Computing the edit network
To compute the edit events from a Wikipedia history file select the entry extract edit events in the page-menu of WikiEvent. You have to specify one or more history file(s) and a directory to save the files with the edit events. (These output files have the same names as the input files - just with the ending .xml replaced by .csv.)
If we compute the edit events from the history of the page Social network analysis, then the first few lines of the edit event file look like this:
PageTitle;RevisionID;Time(calendar);Time(milliseconds);InteractionType;WordCount;ActiveUser;Target "Social network analysis";1711088;2003-09-23T21:08:52Z;1064344132000;added;196;"142.177.104.40";"Social network analysis" "Social network analysis";2002109;2003-11-11T06:13:44Z;1068527624000;added;10;"63.228.105.175";"Social network analysis" "Social network analysis";2002109;2003-11-11T06:13:44Z;1068527624000;deleted;192;"63.228.105.175";"142.177.104.40" "Social network analysis";2036847;2003-12-19T22:42:43Z;1071870163000;added;54;"Davodd";"Social network analysis" "Social network analysis";2036847;2003-12-19T22:42:43Z;1071870163000;deleted;7;"Davodd";"63.228.105.175" "Social network analysis";2210638;2003-12-24T13:29:11Z;1072268951000;added;1;"210.49.82.219";"Social network analysis" "Social network analysis";2210638;2003-12-24T13:29:11Z;1072268951000;deleted;1;"210.49.82.219";"Davodd" ...
The file encodes a table with entries separated by semicolons (;). The columns from left to right encode
- The title of the page (since a history file can contain the history of several pages the title-field can actually vary.).
- The revision id which is a number uniquely identifying a revision in Wikipedia (not just in one page). A single edit can produce more than just one line in the output file (we say more on this below); the revision id makes it possible to recognize which lines belong to the same edit.
════
Problems to solve:
1) Reproduce the passage on the edit network from "- The revision" up to and including "the same edit.".
2) Carry the passage on computing the edit network forward past its last sentence.
The records that come next are separate material, unrelated to the passage on the edit network.

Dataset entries
════
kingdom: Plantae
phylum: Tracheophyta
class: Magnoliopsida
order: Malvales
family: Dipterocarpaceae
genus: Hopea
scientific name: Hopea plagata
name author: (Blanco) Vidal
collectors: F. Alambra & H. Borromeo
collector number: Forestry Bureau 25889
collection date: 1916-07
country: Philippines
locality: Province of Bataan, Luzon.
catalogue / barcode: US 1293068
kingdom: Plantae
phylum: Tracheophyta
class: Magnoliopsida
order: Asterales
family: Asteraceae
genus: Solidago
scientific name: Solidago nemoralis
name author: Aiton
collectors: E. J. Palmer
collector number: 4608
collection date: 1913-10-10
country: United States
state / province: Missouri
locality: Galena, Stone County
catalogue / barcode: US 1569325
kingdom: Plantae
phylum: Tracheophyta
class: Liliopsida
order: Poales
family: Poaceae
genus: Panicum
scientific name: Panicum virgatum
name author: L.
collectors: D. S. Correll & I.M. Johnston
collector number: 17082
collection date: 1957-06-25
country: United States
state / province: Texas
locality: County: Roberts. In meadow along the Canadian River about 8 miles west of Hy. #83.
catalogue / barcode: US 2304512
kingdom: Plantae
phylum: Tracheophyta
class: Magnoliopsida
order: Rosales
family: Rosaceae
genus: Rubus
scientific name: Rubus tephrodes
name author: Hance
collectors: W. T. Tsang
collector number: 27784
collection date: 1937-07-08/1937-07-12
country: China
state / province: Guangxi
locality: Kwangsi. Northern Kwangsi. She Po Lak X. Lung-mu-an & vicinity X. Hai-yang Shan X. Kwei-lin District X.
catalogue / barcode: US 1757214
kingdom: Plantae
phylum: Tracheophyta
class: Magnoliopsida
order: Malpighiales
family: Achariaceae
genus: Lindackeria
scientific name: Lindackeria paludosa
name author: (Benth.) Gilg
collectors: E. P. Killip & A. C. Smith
════
Exercise answers:
1)
- The revision id which is a number uniquely identifying a revision in Wikipedia (not just in one page). A single edit can produce more than just one line in the output file (we say more on this below); the revision id makes it possible to recognize which lines belong to the same edit.

2)
- The time of the edit given as a date/time-string. For instance the first edit happend on September 23, 2003 at 21:08:52 (where time is measured in the UTC time zone).
- Once again the edit time given as a number encoding milliseconds since January 1, 1970 at 00:00:00.000 Greenwich Mean Time. (This value is actually obtained by the method
getTimeInMillis
of the java classCalendar
.) The time in milliseconds is helpful if you just need the time difference between revisions and not the actual time or date; it is obvisously easier to compute the time difference from numbers than from data/time strings. - The edit type which can be added, deleted, restored, or undeleted; we say more on this below.
- The word count, i.e., the number of words that are added, deleted, restored, or undeleted with respect to the given target.
- The active user is the user that has done the edit; it is the source node of the edit event. The user is identified by a user name if logged in; otherwise (if it is an anonymous edit) the user is identified by an IP address.
- The target node of the edit event is either the page or a user. If the event type is added, then the target is the page (the active user adds text to the page). If the event type is deleted, restored, or undeleted, then the target is the user who has previously written or deleted the text (the active user deletes/restores/undeletes text that has been added/deleted by the target user).
We say more on the different event types in the following.
The structure of edit network data
Consider an example of three revisions on one page where
- (in Revision 1) user Alice adds some new text to the page;
- subsequently (in Revision 2), user Bob deletes this text;
- then (in Revision 3), user Charlie reverts Bob's edit - setting back the page text to the one submitted in Revision 1.
These three edits together give rise to four dyadic edit events (shown in the image below):
- An edit event of type added from user Alice to the edited page.
- An edit event of type deleted from user Bob directed to user Alice.
- An edit event of type restored from user Charlie directed to user Alice (Charlie restored text that has been previously written by Alice).
- An edit event of type undeleted from user Charlie directed to user Bob (Charlie restored text that has been previously deleted by Bob). Note that after the revert the restored text is (again) authored by Alice and not by Charlie.
All edit events are weighted by the number of words that have been added, deleted, restored, or undeleted and all edit events have a time stamp marking the time when the edit has been submitted.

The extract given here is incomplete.